萧筱却不肯再说了,而是磕了一个头,低声道:“奴婢想出宫。请四阿哥成全!”弘历看着萧筱这幅样子,竟然有一种无力的感觉,他低低的开口:“爷是不可能放你出宫的,死了这份心吧。”
萧筱猛的抬头,直视着弘历的眼睛,低声道:“那请四阿哥赐死奴婢,奴婢是叛党之后。奴婢是汉人之后,奴婢是受人指使才进了宫,才呆在四阿哥的身旁……”
弘历不可思议的看着萧筱,要知道萧筱说的每一条都是杀头的大罪。他奇怪极了,更纳闷极了。此时他连生气都没有了力气,他只是疑惑的看着萧筱,不解的问着:“你就这么想离开?”
“是的!”萧筱说的斩钉截铁。
弘历有些气苦,但还是倔强的问着:“给爷一个理由,给爷一个能说服爷的理由。”
萧筱彻底愣住了,不解的看着弘历。难道她上面说的都不是理由吗?随便哪一条都能拿出来做理由吧。萧筱迷惑了。但弘历却一点儿都不迷惑,阴沉的看着萧筱:“你年纪还小,记性不好。但爷的记性很好,你所做的每一件事儿,爷都记得,所以给爷一个放你出宫的理由。”
萧筱咬了咬嘴唇,有些拿不准弘历要的这个理由是什么。但是她知道,自己之所以能被带进王府。
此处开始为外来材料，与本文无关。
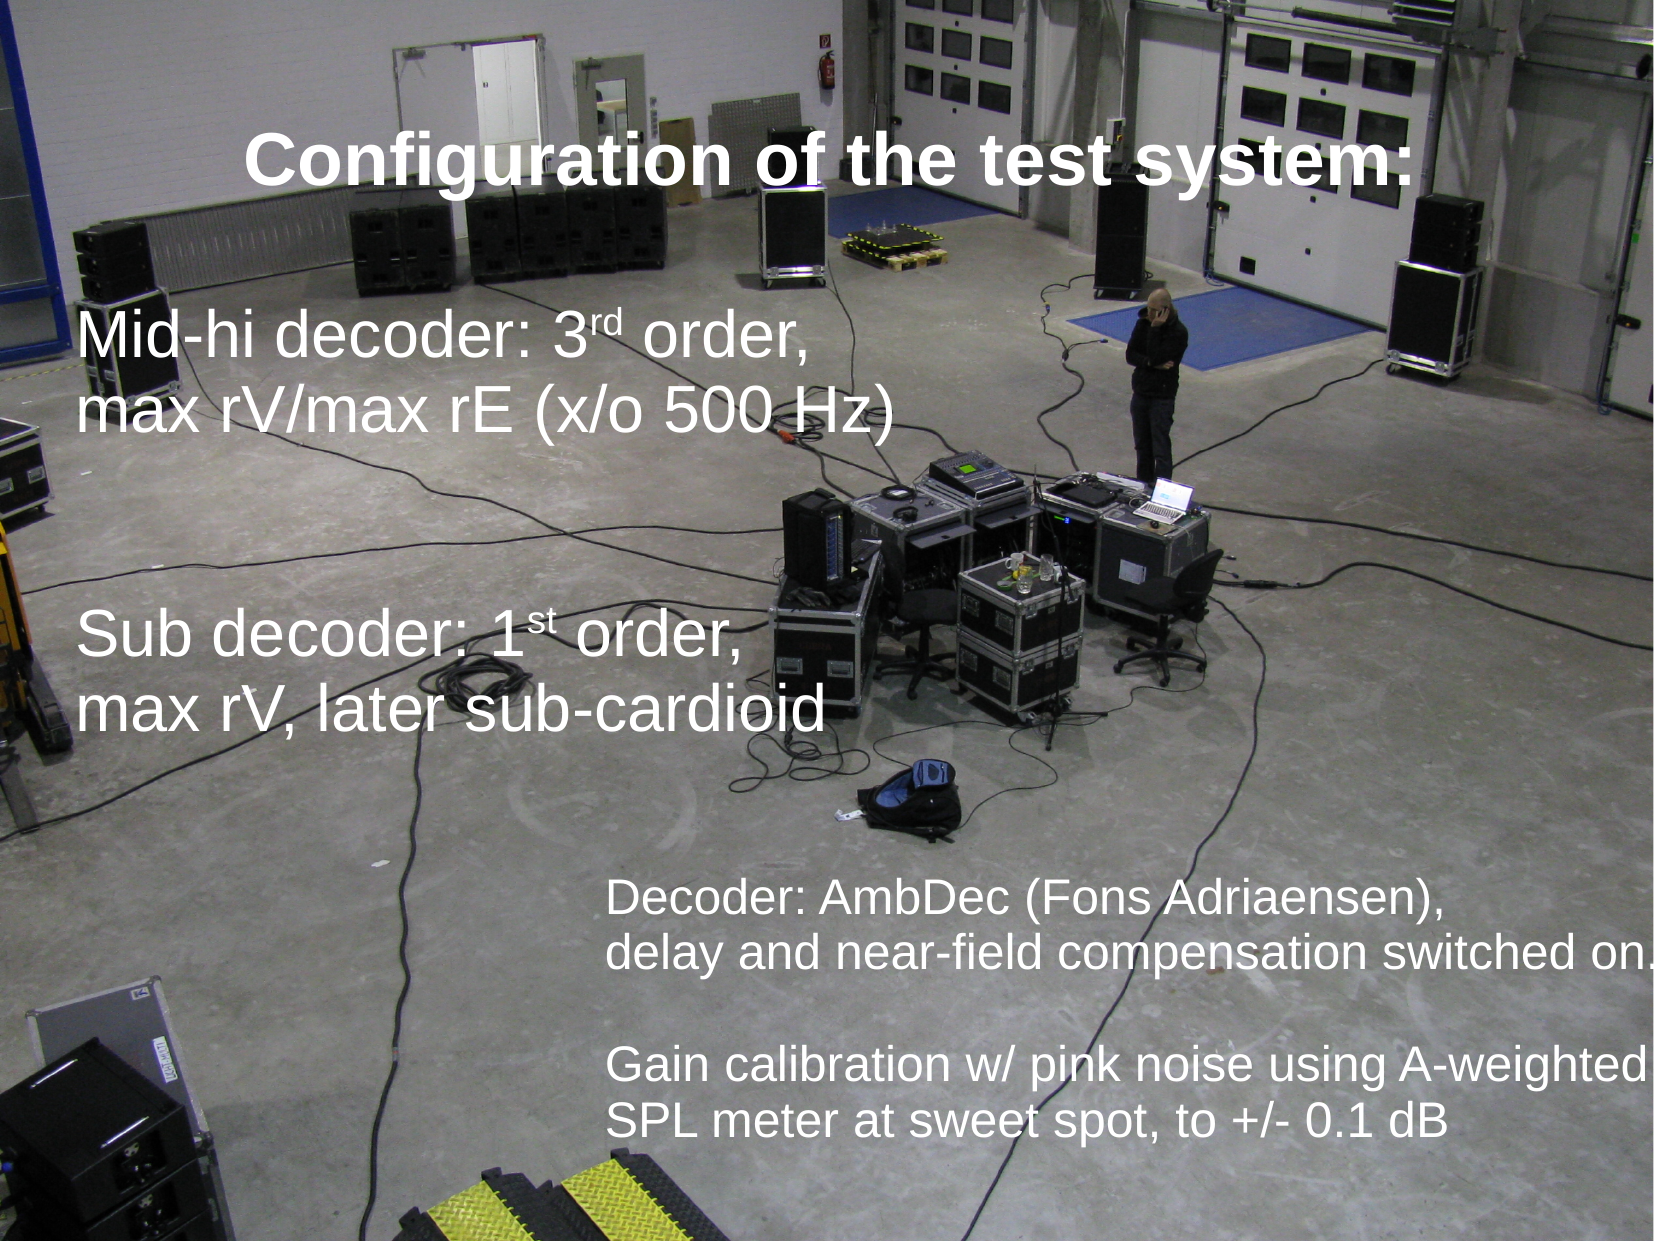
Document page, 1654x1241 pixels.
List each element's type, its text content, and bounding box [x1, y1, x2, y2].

能被留在弘历的身边,不过就是因为那个能兴盛大清的传言,萧筱紧咬着嘴唇,直直的看着弘历。低声道:“正大光明匾额后面,放的是四阿哥的名字!”
弘历猛的站了起来,一下子也把萧筱也拉了起来,一把掐住了她的脖子:“你说什么?”
萧筱窒息的难受,双手攥住弘历的手腕,狠狠的说:“奴婢说,那正大光明匾额后面,放的是四阿哥的名字。只要四阿哥让奴婢出宫,奴婢可以为四阿哥做任何事情。”
弘历盯着萧筱,这就是萧筱的混乱逻辑,非常非常混乱的逻辑。她可以对他说只有他一个神,可以对他说如此大逆不道的话,也可以为他做如此大逆不道的事情,但就是留在身边这一个小小的话,她始终装听不见。
弘历竟然有些不敢再问理由,他已经算计不到萧筱的口中还会说出什么理由来。他做不到让她出宫,所以他也不准备听任何理由了。
弘历用力的将萧筱摔在了地上,不管萧筱的手臂和头是不是重重的磕到。他转过身去,阴冷的说道:“萧筱,这一辈子你休想离开我弘历!”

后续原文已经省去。